42 CFR 413.89 states that:
(e) Criteria for allowable bad debt. A bad debt must meet the following criteria to be allowable:
(1) The debt must be related to covered services and derived from deductible and coinsurance amounts.
(2) The provider must be able to establish that reasonable collection efforts were made.
(3) The debt was actually uncollectible when claimed as worthless.
(4) Sound business judgment established that there was no likelihood of recovery at any time in the future.
To be considered a reasonable collection effort, a provider's effort to collect Medicare deductible and coinsurance amounts must be similar to the effort the provider puts forth to collect comparable amounts from non-Medicare patients.
All Medicare Bad Debt is claimed on the cost report that covers the period that it was actually written-off. Bad Debt is written off only when deemed worthless and should be reported on the CMS 339 Exhibit 5 bad debt schedule.

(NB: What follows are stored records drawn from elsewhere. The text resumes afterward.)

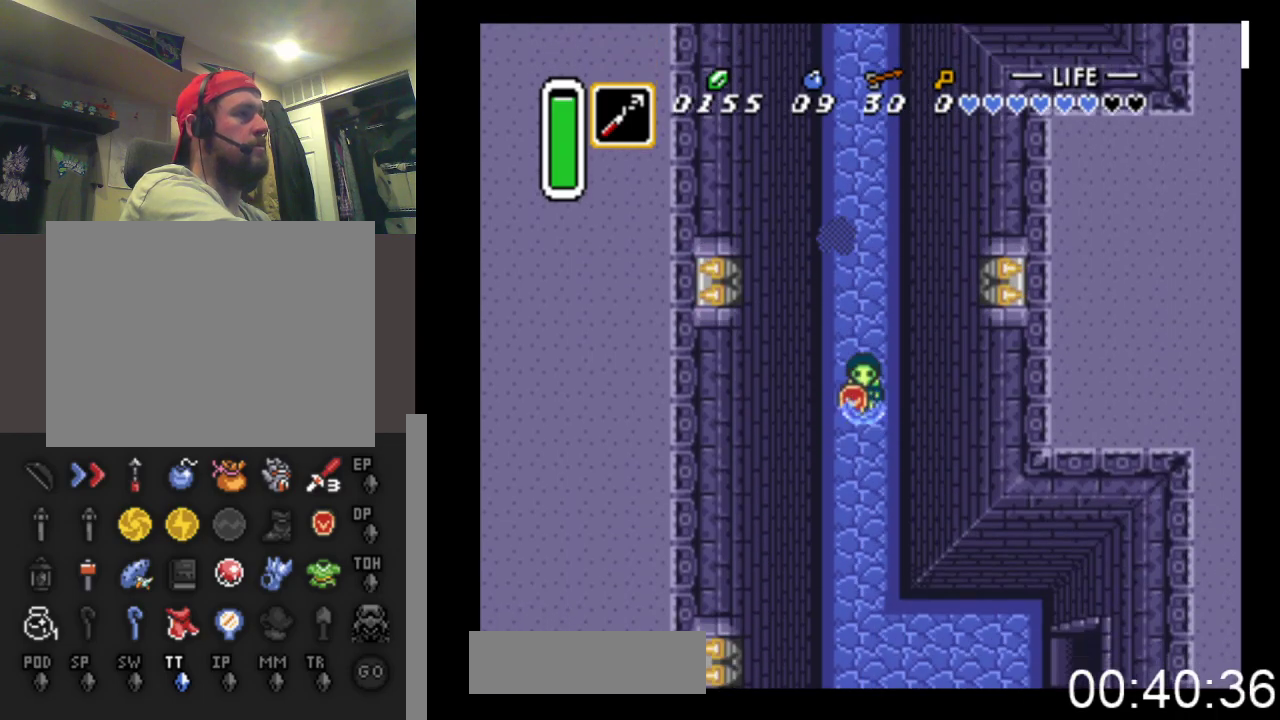
{"buttons": ["DPAD_DOWN"], "events": [[67, "DPAD_RIGHT", "up"]]}
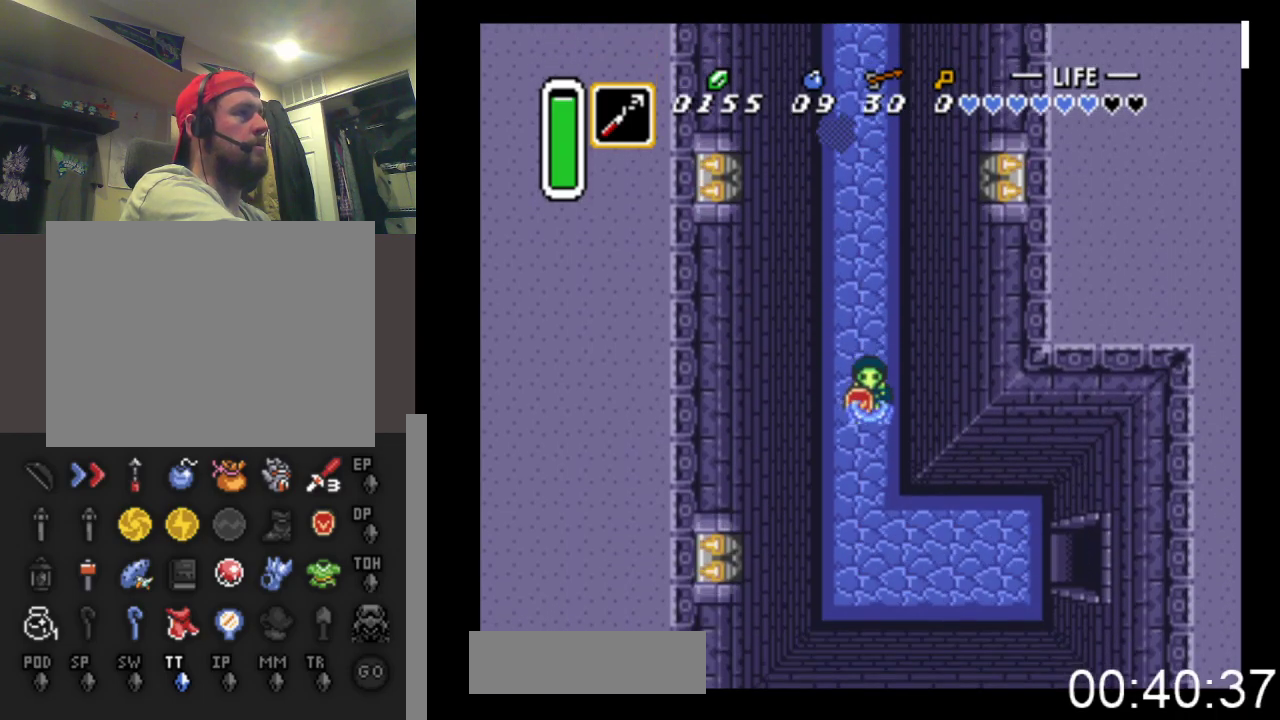
{"buttons": ["DPAD_DOWN", "DPAD_RIGHT"], "events": [[233, "DPAD_RIGHT", "down"]]}
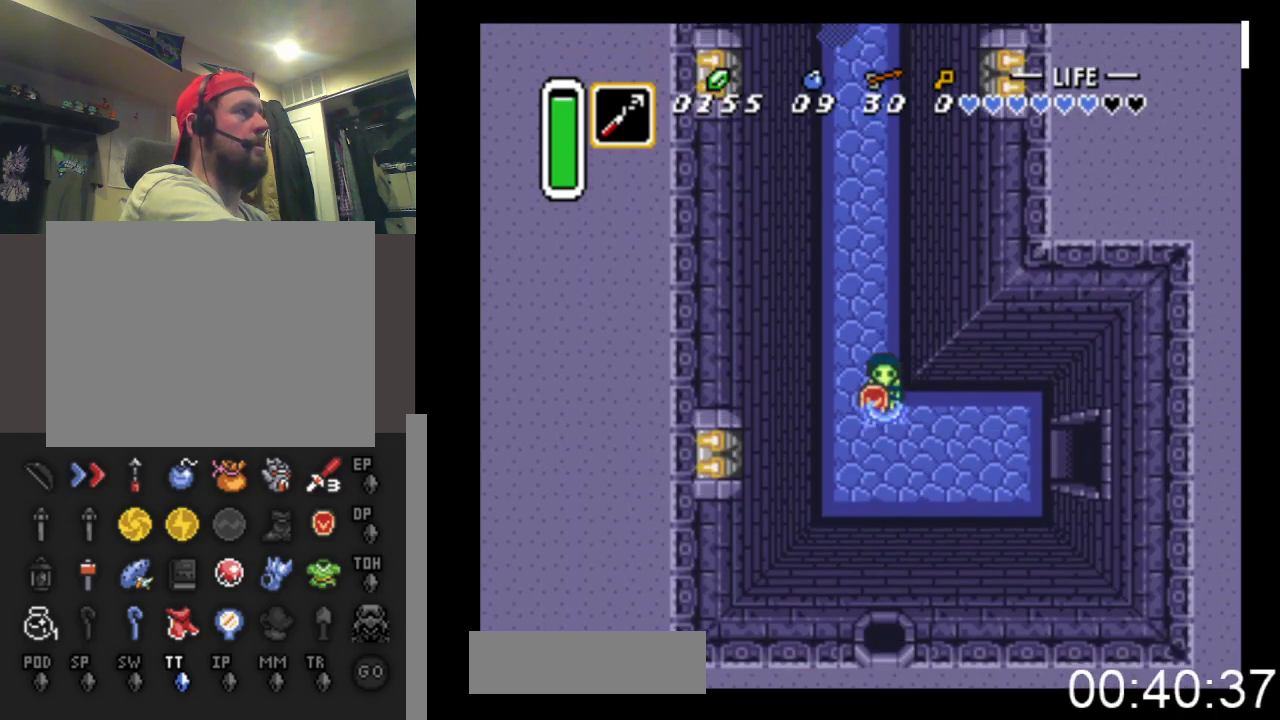
{"buttons": ["DPAD_RIGHT"], "events": [[33, "DPAD_DOWN", "up"]]}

We find it helpful to bi-furcate the criteria and documentation requirements based on dually eligible and non-dually eligible bad debt.
Dually Eligible Medicare Bad Debt
Dually Eligible Medicare Bad Debt is bad debt derived from unpaid Medicare Coinsurance and Deductibles for patients that have Medicaid (Title XIX) as the secondary insurer. These patients are deemed indigent by virtue of Medicaid Eligibility.

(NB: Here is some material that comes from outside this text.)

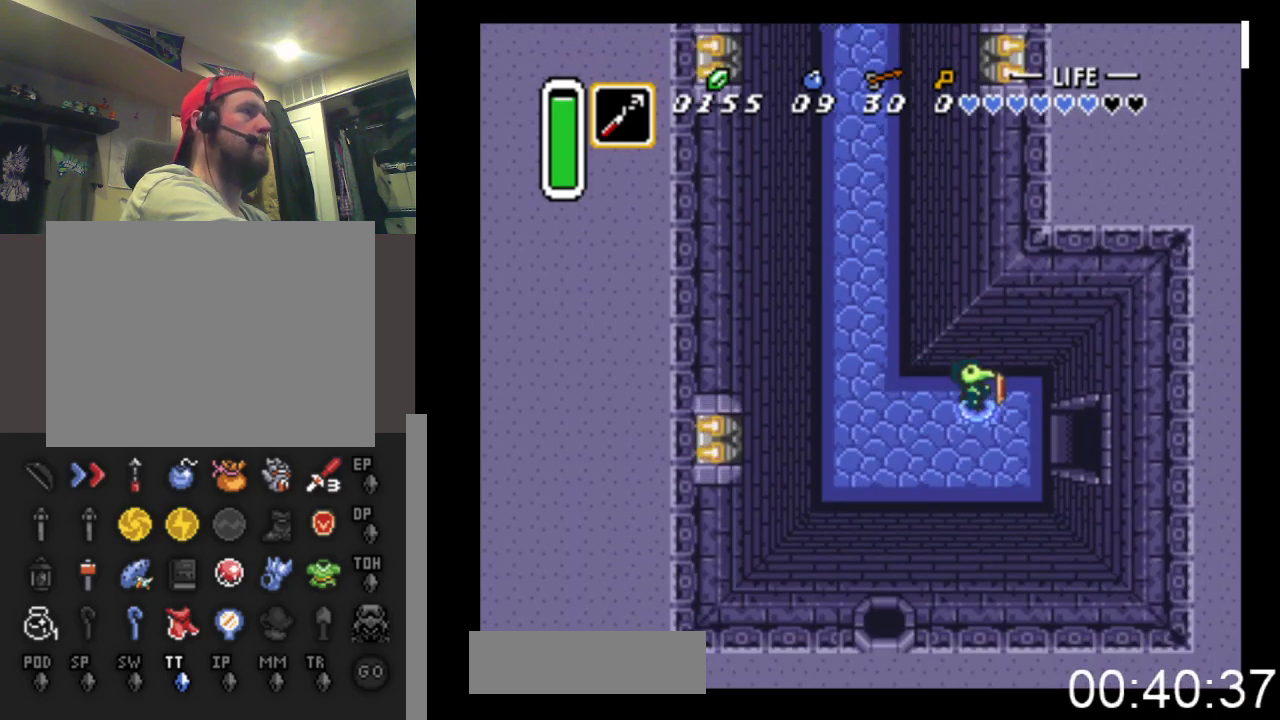
{"buttons": ["DPAD_RIGHT"], "events": [[33, "DPAD_DOWN", "down"], [267, "DPAD_DOWN", "up"]]}
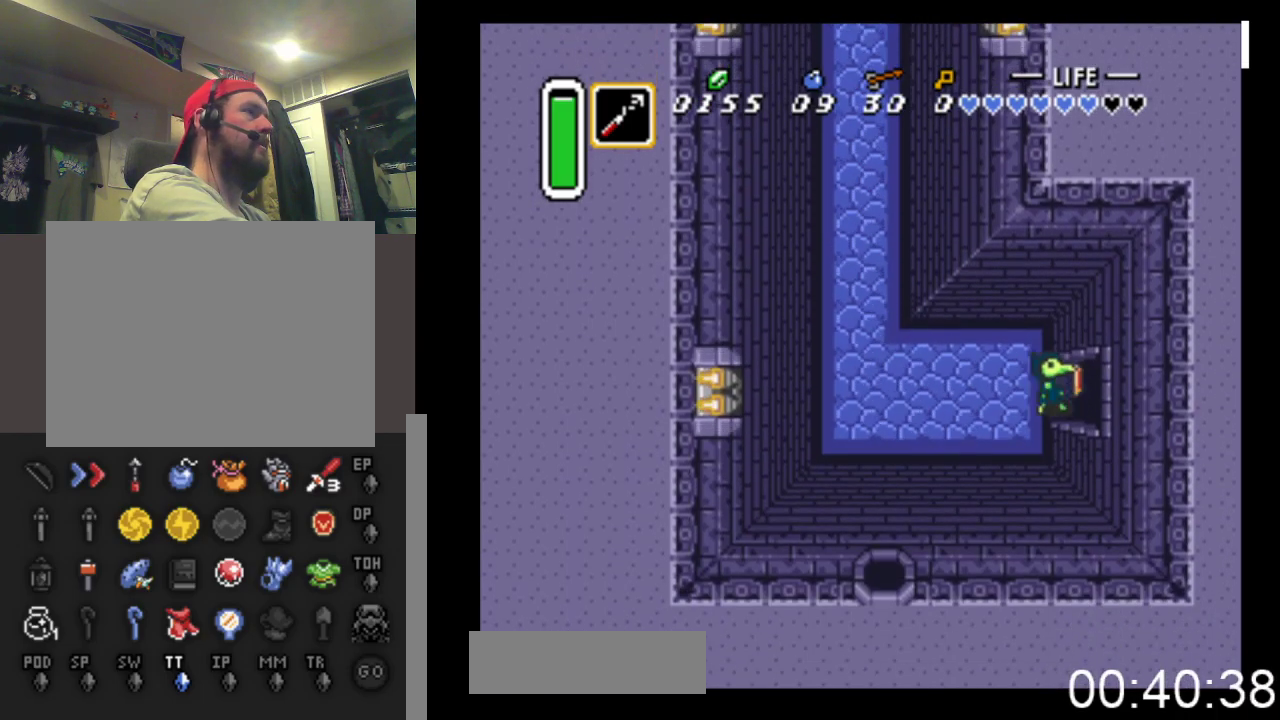
{"buttons": ["DPAD_RIGHT"], "events": []}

Normally, a provider bills the State for secondary automatically via crossover. It is critical that the state Medicaid program is billed and that the provider keep a copy of the Medicaid Remittance Advice in the patients financial folder. The State remittance advice should also include all denial codes. A copy of the patient's Medicaid card should also be placed in the patient's financial folder. Do not send statements to these patients or try to collect as they are indigent. Billing the beneficiary for dually eligible could be in violation of Sec. 1902 of 42 U.S.C. 1396a.
Bad Debt will be disallowed, if a provider cannot provide both the Medicare RA and the Medicaid RA for all dually eligible patients. The bad debt is eligible for write-off only when the debt is deemed worthless which will be on or after the date of the Medicaid RA.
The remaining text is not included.